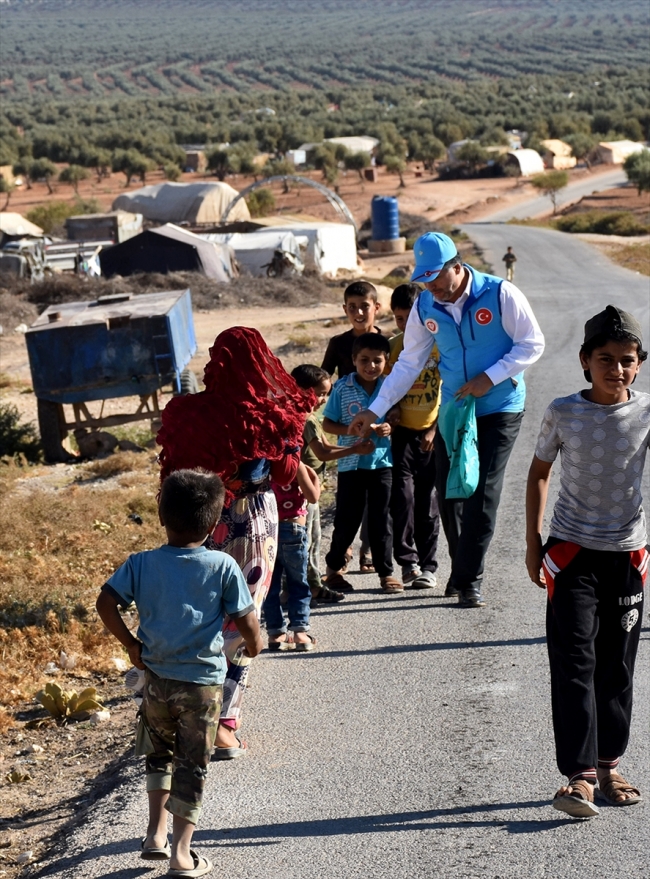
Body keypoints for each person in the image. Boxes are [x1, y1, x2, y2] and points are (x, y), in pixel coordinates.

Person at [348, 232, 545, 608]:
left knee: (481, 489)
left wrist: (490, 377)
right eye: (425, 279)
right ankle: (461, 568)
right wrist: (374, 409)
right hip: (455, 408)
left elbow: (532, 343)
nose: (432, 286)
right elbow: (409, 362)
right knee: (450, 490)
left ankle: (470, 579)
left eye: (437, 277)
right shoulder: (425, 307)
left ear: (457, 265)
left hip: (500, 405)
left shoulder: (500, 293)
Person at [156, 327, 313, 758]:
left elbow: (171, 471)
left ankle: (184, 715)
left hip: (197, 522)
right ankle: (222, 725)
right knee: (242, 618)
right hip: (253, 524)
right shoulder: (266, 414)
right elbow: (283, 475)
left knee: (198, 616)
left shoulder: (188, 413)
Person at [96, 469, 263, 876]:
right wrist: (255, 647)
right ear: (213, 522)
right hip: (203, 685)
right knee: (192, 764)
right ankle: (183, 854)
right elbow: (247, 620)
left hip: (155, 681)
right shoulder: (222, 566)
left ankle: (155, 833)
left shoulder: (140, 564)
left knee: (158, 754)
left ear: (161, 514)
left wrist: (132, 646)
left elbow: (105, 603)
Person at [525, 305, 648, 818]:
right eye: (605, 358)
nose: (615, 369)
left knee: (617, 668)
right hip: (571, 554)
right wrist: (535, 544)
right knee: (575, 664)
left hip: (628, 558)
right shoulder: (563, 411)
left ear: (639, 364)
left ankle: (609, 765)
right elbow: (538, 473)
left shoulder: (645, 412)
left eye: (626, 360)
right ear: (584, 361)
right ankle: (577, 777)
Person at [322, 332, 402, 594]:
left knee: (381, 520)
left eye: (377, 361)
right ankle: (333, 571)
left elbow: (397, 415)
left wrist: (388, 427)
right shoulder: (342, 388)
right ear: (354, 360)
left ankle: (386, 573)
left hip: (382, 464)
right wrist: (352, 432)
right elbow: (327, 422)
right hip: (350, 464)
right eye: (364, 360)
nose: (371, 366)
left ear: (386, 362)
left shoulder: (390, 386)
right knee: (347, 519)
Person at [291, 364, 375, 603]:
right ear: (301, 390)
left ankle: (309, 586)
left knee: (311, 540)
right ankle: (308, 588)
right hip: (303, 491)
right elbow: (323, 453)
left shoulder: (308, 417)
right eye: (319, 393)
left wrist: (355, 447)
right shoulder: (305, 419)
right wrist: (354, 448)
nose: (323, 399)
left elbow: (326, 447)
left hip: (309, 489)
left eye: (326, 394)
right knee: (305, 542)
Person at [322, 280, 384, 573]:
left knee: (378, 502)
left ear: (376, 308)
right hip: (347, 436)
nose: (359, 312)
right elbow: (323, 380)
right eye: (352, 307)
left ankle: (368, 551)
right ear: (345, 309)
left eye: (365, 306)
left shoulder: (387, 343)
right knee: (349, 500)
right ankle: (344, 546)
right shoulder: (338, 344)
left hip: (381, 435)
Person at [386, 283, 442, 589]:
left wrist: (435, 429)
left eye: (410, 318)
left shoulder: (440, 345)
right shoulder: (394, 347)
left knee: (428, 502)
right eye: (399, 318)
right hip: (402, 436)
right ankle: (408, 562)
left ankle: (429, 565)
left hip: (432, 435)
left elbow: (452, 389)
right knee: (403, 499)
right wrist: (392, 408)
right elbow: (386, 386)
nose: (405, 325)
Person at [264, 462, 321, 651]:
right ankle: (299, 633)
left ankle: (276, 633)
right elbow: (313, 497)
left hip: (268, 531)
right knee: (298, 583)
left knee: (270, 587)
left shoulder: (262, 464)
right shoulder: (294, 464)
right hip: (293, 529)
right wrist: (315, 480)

------------------------------------

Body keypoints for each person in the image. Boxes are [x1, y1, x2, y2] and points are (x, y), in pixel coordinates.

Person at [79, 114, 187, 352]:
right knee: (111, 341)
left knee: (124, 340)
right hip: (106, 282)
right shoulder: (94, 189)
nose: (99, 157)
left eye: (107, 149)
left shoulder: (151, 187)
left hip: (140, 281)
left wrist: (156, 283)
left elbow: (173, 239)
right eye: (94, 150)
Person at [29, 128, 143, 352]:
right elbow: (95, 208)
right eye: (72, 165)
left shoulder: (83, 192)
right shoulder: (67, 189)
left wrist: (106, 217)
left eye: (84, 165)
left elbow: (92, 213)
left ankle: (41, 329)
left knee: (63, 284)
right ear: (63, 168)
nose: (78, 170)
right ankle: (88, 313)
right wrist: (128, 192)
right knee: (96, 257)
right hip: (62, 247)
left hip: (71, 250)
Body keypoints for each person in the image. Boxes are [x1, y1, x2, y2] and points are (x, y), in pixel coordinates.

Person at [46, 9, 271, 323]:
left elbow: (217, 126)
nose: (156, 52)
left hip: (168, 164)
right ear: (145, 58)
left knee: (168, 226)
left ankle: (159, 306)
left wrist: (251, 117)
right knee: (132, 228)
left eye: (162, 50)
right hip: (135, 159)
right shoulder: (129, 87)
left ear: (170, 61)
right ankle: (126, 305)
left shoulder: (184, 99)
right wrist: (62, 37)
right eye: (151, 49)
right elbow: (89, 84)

------------------------------------

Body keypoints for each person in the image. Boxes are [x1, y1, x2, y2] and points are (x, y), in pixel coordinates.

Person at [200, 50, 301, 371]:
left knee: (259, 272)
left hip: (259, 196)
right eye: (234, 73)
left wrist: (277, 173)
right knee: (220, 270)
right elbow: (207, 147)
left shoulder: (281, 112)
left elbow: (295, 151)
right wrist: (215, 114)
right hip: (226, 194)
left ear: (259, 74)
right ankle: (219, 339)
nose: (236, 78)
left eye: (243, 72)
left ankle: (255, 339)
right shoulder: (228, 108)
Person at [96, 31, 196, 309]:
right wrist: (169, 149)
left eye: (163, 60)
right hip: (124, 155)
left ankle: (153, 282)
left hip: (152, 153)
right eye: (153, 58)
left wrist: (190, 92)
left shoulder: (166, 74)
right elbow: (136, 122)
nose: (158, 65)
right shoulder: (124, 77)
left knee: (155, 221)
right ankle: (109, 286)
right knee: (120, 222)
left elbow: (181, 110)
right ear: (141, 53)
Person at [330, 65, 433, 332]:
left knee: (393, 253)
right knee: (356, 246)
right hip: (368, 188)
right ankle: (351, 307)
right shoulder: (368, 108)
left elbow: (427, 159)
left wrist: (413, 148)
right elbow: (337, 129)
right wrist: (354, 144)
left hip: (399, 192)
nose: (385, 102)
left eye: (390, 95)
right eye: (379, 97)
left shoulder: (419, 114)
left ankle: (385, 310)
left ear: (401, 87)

------------------------------------

**Your assignment:** Would you retype exactly the lines above, from the line with "left ear: (639, 364)" to the line with "left ankle: (386, 573)", with both end lines kept and nothing more?

**Problem solution:**
left ear: (639, 364)
left ankle: (609, 765)
right elbow: (538, 473)
left shoulder: (645, 412)
left eye: (626, 360)
right ear: (584, 361)
right ankle: (577, 777)
Person at [322, 332, 402, 594]:
left knee: (381, 520)
left eye: (377, 361)
right ankle: (333, 571)
left elbow: (397, 415)
left wrist: (388, 427)
right shoulder: (342, 388)
right ear: (354, 360)
left ankle: (386, 573)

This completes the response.